# Exercise:
Nothing but the entries, copied exactly, should appear in the response.

Dataset extract Start Marker

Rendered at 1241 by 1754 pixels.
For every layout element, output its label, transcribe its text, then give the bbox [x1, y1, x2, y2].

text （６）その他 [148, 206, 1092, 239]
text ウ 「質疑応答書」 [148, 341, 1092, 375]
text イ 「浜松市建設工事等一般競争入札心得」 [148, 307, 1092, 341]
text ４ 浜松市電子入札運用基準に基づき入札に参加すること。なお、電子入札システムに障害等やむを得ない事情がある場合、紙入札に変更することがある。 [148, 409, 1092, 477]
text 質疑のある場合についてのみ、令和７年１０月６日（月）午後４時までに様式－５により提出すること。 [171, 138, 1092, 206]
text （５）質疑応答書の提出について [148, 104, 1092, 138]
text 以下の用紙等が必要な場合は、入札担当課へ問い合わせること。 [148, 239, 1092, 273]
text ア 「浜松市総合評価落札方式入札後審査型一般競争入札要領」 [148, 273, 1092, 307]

Dataset extract End Marker

# Result of this task:
Rendered at 1241 by 1754 pixels.
For every layout element, output its label, transcribe its text, then give the bbox [x1, y1, x2, y2].

text （６）その他 [148, 206, 1092, 239]
text ウ 「質疑応答書」 [148, 341, 1092, 375]
text イ 「浜松市建設工事等一般競争入札心得」 [148, 307, 1092, 341]
text ４ 浜松市電子入札運用基準に基づき入札に参加すること。なお、電子入札システムに障害等やむを得ない事情がある場合、紙入札に変更することがある。 [148, 409, 1092, 477]
text 質疑のある場合についてのみ、令和７年１０月６日（月）午後４時までに様式－５により提出すること。 [171, 138, 1092, 206]
text （５）質疑応答書の提出について [148, 104, 1092, 138]
text 以下の用紙等が必要な場合は、入札担当課へ問い合わせること。 [148, 239, 1092, 273]
text ア 「浜松市総合評価落札方式入札後審査型一般競争入札要領」 [148, 273, 1092, 307]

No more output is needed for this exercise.